— EXERCISE —
Convert every line of the records below into a JSON list of strings, one string per line, leaving out blank lines.

'''

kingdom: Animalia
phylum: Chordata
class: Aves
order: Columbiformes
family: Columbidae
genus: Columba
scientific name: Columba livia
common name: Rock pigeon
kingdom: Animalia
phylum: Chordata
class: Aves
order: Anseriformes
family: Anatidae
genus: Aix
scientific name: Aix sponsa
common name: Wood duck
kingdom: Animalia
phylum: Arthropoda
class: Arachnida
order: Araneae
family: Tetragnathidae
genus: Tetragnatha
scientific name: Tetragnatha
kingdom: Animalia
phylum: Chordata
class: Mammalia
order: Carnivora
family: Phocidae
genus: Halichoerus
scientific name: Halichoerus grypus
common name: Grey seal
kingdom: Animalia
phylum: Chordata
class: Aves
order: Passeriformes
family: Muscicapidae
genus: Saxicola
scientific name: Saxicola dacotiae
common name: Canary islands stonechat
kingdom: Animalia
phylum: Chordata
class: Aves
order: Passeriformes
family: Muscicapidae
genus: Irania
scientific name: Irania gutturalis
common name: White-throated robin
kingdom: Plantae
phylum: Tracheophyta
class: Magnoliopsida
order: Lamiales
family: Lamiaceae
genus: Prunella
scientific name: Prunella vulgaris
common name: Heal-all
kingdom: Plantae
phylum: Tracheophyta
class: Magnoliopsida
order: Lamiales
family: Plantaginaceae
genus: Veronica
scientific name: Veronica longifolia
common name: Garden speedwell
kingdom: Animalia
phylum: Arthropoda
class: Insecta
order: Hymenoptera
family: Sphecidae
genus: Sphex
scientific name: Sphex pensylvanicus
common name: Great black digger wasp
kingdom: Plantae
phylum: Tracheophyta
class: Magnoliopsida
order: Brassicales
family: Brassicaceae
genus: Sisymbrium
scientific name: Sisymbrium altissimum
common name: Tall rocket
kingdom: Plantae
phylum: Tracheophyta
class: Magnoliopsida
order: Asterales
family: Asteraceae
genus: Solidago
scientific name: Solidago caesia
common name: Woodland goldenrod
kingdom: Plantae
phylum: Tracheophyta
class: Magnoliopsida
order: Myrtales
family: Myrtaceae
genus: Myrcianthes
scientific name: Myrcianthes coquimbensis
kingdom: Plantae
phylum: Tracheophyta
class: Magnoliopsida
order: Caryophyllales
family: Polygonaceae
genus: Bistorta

'''

— THE OUTPUT —
[
  "kingdom: Animalia",
  "phylum: Chordata",
  "class: Aves",
  "order: Columbiformes",
  "family: Columbidae",
  "genus: Columba",
  "scientific name: Columba livia",
  "common name: Rock pigeon",
  "kingdom: Animalia",
  "phylum: Chordata",
  "class: Aves",
  "order: Anseriformes",
  "family: Anatidae",
  "genus: Aix",
  "scientific name: Aix sponsa",
  "common name: Wood duck",
  "kingdom: Animalia",
  "phylum: Arthropoda",
  "class: Arachnida",
  "order: Araneae",
  "family: Tetragnathidae",
  "genus: Tetragnatha",
  "scientific name: Tetragnatha",
  "kingdom: Animalia",
  "phylum: Chordata",
  "class: Mammalia",
  "order: Carnivora",
  "family: Phocidae",
  "genus: Halichoerus",
  "scientific name: Halichoerus grypus",
  "common name: Grey seal",
  "kingdom: Animalia",
  "phylum: Chordata",
  "class: Aves",
  "order: Passeriformes",
  "family: Muscicapidae",
  "genus: Saxicola",
  "scientific name: Saxicola dacotiae",
  "common name: Canary islands stonechat",
  "kingdom: Animalia",
  "phylum: Chordata",
  "class: Aves",
  "order: Passeriformes",
  "family: Muscicapidae",
  "genus: Irania",
  "scientific name: Irania gutturalis",
  "common name: White-throated robin",
  "kingdom: Plantae",
  "phylum: Tracheophyta",
  "class: Magnoliopsida",
  "order: Lamiales",
  "family: Lamiaceae",
  "genus: Prunella",
  "scientific name: Prunella vulgaris",
  "common name: Heal-all",
  "kingdom: Plantae",
  "phylum: Tracheophyta",
  "class: Magnoliopsida",
  "order: Lamiales",
  "family: Plantaginaceae",
  "genus: Veronica",
  "scientific name: Veronica longifolia",
  "common name: Garden speedwell",
  "kingdom: Animalia",
  "phylum: Arthropoda",
  "class: Insecta",
  "order: Hymenoptera",
  "family: Sphecidae",
  "genus: Sphex",
  "scientific name: Sphex pensylvanicus",
  "common name: Great black digger wasp",
  "kingdom: Plantae",
  "phylum: Tracheophyta",
  "class: Magnoliopsida",
  "order: Brassicales",
  "family: Brassicaceae",
  "genus: Sisymbrium",
  "scientific name: Sisymbrium altissimum",
  "common name: Tall rocket",
  "kingdom: Plantae",
  "phylum: Tracheophyta",
  "class: Magnoliopsida",
  "order: Asterales",
  "family: Asteraceae",
  "genus: Solidago",
  "scientific name: Solidago caesia",
  "common name: Woodland goldenrod",
  "kingdom: Plantae",
  "phylum: Tracheophyta",
  "class: Magnoliopsida",
  "order: Myrtales",
  "family: Myrtaceae",
  "genus: Myrcianthes",
  "scientific name: Myrcianthes coquimbensis",
  "kingdom: Plantae",
  "phylum: Tracheophyta",
  "class: Magnoliopsida",
  "order: Caryophyllales",
  "family: Polygonaceae",
  "genus: Bistorta"
]